## Work instruction 1
How would you put "Make the interval configurable.", from the code comment in the patch, into Spanish?

## Text segment
━━━━━━━━━━━━━━━━━━━━

From 9dbf7a2dc1448d6657adfb2daba36be270dcebcd Mon Sep 17 00:00:00 2001
From: Russell Bryant <rbryant@redhat.com>
Date: Thu, 17 Apr 2025 00:34:08 -0400
Subject: [PATCH] [V1] Remove log noise when idle (#16735)

Signed-off-by: Russell Bryant <rbryant@redhat.com>
---
 vllm/v1/metrics/loggers.py     | 15 +++++++++++++--
 vllm/v1/spec_decode/metrics.py |  4 ++--
 2 files changed, 15 insertions(+), 4 deletions(-)

diff --git a/vllm/v1/metrics/loggers.py b/vllm/v1/metrics/loggers.py
index 3959be40..4d70f27f 100644
--- a/vllm/v1/metrics/loggers.py
+++ b/vllm/v1/metrics/loggers.py
@@ -40,6 +40,8 @@ class LoggingStatLogger(StatLoggerBase):
         # TODO: Make the interval configurable.
         self.prefix_caching_metrics = PrefixCachingMetrics()
         self.spec_decoding_metrics = SpecDecodingMetrics()

━━━━━━━━━━━━━━━━━━━━

## Data
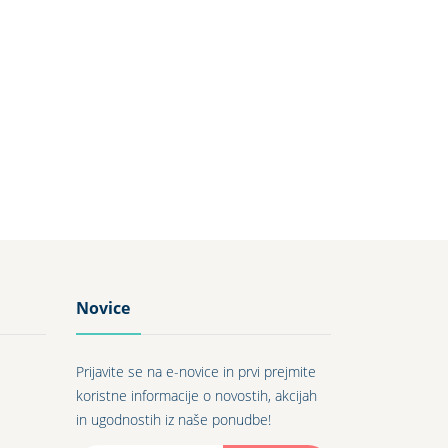
Novice
Prijavite se na e-novice in prvi prejmite
koristne informacije o novostih, akcijah
in ugodnostih iz naše ponudbe!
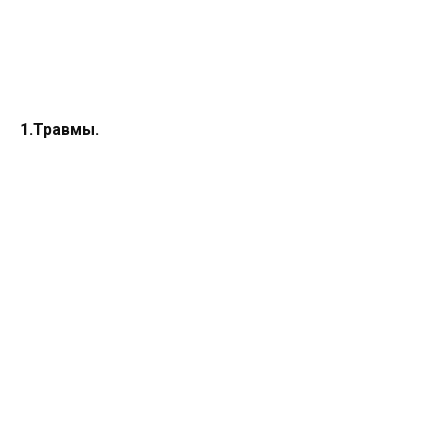
1.Травмы.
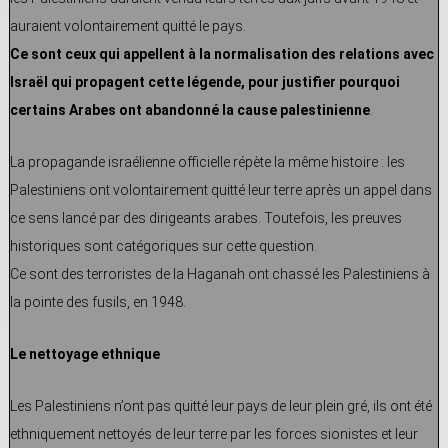
auraient volontairement quitté le pays.
Ce sont
ceux qui appellent à la normalisation des relations avec
Israël qui propagent cette légende, pour justifier pourquoi
certains Arabes ont abandonné la cause palestinienne
.
La propagande israélienne officielle répète la même histoire : les
Palestiniens ont volontairement quitté leur terre après un appel dans
ce sens lancé par des dirigeants arabes. Toutefois, les preuves
historiques sont catégoriques sur cette question.
Ce sont des terroristes de la Haganah ont chassé les Palestiniens à
la pointe des fusils, en 1948.
Le nettoyage ethnique
Les Palestiniens n’ont pas quitté leur pays de leur plein gré, ils ont été
ethniquement nettoyés de leur terre par les forces sionistes et leur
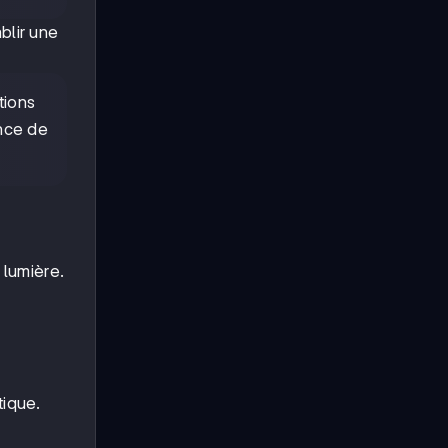
blir une
tions
nce de
 lumière.
tique.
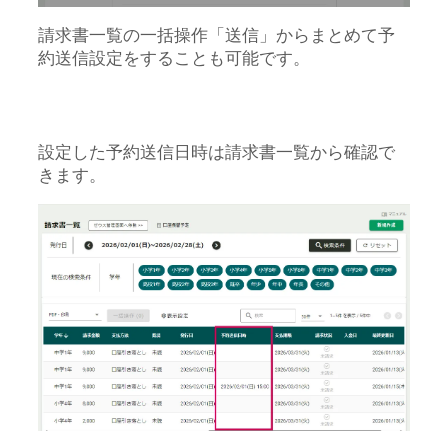
請求書一覧の一括操作「送信」からまとめて予
約送信設定をすることも可能です。
設定した予約送信日時は請求書一覧から確認で
きます。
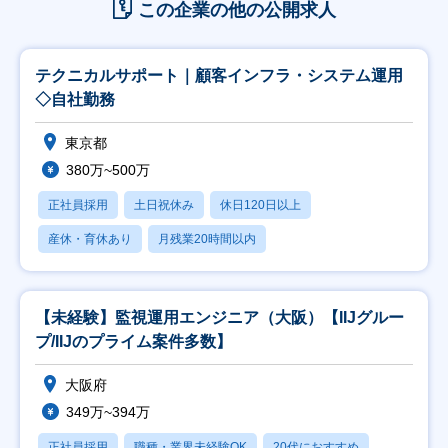
この企業の他の公開求人
テクニカルサポート｜顧客インフラ・システム運用
◇自社勤務
東京都
380万~500万
正社員採用
土日祝休み
休日120日以上
産休・育休あり
月残業20時間以内
【未経験】監視運用エンジニア（大阪）【IIJグルー
プ/IIJのプライム案件多数】
大阪府
349万~394万
正社員採用
職種・業界未経験OK
20代におすすめ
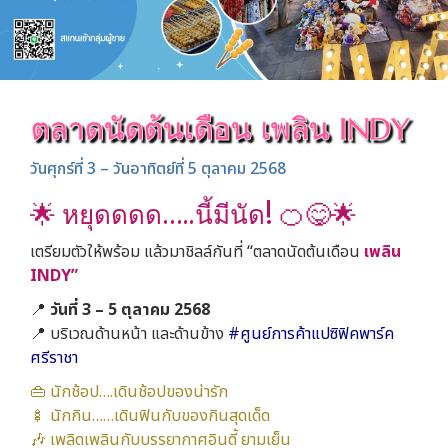
ตลาดนัดต้นเดือน เพลิน INDY
วันศุกร์ที่ 3 – วันอาทิตย์ที่ 5 ตุลาคม 2568
🌟 หยุดดดด…..นี้มีนัด! 🍊😋🌟
เตรียมตัวให้พร้อม แล้วมาชิลล์กันที่ “ตลาดนัดต้นเดือน
เพลิน
INDY”
📍
วันที่ 3 – 5 ตุลาคม 2568
📍 บริเวณด้านหน้า และด้านข้าง
#ศูนย์การค้าแปซิฟิคพาร์ค
ศรีราชา
👜 นักช้อป….เดินช้อปของน่ารัก
🍢 นักกิน……เดินฟินกับของกินสุดเด็ด
🎶 เพลิดเพลินกับบรรยากาศอินดี้ ยามเย็น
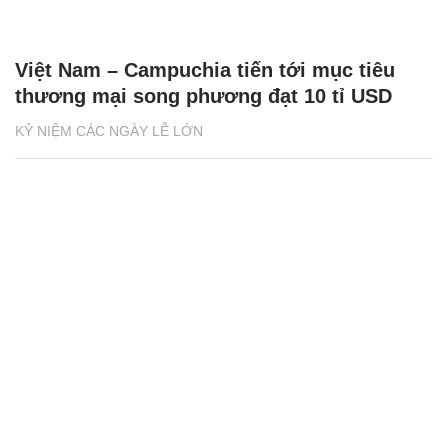
Việt Nam – Campuchia tiến tới mục tiêu
thương mại song phương đạt 10 tỉ USD
KỶ NIỆM CÁC NGÀY LỄ LỚN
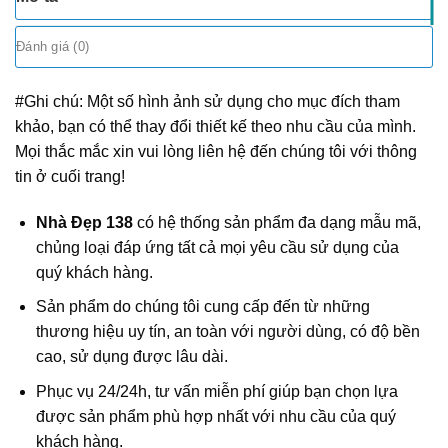
Đánh giá (0)
#Ghi chú: Một số hình ảnh sử dụng cho mục đích tham
khảo, bạn có thể thay đổi thiết kế theo nhu cầu của mình.
Mọi thắc mắc xin vui lòng liên hệ đến chúng tôi với thông
tin ở cuối trang!
Nhà Đẹp 138
có hệ thống sản phẩm đa dạng mẫu mã,
chủng loại đáp ứng tất cả mọi yêu cầu sử dụng của
quý khách hàng.
Sản phẩm do chúng tôi cung cấp đến từ những
thương hiệu uy tín, an toàn với người dùng, có độ bền
cao, sử dụng được lâu dài.
Phục vụ 24/24h, tư vấn miễn phí giúp bạn chọn lựa
được sản phẩm phù hợp nhất với nhu cầu của quý
khách hàng.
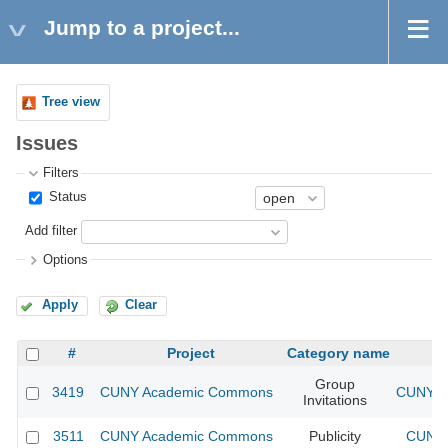
Jump to a project...
Tree view
Issues
Filters
Status
Add filter
Options
Apply
Clear
#
Project
Category name
Group
3419
CUNY Academic Commons
CUNY A
Invitations
3511
CUNY Academic Commons
Publicity
CUNY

━━━━━━━━━━━━━━━━━━━━

## Work instruction 2
Can you reproduce only the records from the line with "請求書一覧の一括操作「送信」からまとめて予" up to and including the line with "KỶ NIỆM CÁC NGÀY LỄ LỚN", with "東京都" swapped for "神奈川県", everything else unchanged and the pictures left out?

## Exercise result 1
Haz que el intervalo sea configurable.

## Exercise result 2
請求書一覧の一括操作「送信」からまとめて予
約送信設定をすることも可能です。
設定した予約送信日時は請求書一覧から確認で
きます。
この企業の他の公開求人
テクニカルサポート｜顧客インフラ・システム運用
◇自社勤務
神奈川県
380万~500万
正社員採用
土日祝休み
休日120日以上
産休・育休あり
月残業20時間以内
【未経験】監視運用エンジニア（大阪）【IIJグルー
プ/IIJのプライム案件多数】
大阪府
349万~394万
正社員採用
職種・業界未経験OK
20代におすすめ
ตลาดนัดต้นเดือน เพลิน INDY
วันศุกร์ที่ 3 – วันอาทิตย์ที่ 5 ตุลาคม 2568
🌟 หยุดดดด…..นี้มีนัด! 🍊😋🌟
เตรียมตัวให้พร้อม แล้วมาชิลล์กันที่ “ตลาดนัดต้นเดือน
เพลิน
INDY”
📍
วันที่ 3 – 5 ตุลาคม 2568
📍 บริเวณด้านหน้า และด้านข้าง
#ศูนย์การค้าแปซิฟิคพาร์ค
ศรีราชา
👜 นักช้อป….เดินช้อปของน่ารัก
🍢 นักกิน……เดินฟินกับของกินสุดเด็ด
🎶 เพลิดเพลินกับบรรยากาศอินดี้ ยามเย็น
Việt Nam – Campuchia tiến tới mục tiêu
thương mại song phương đạt 10 tỉ USD
KỶ NIỆM CÁC NGÀY LỄ LỚN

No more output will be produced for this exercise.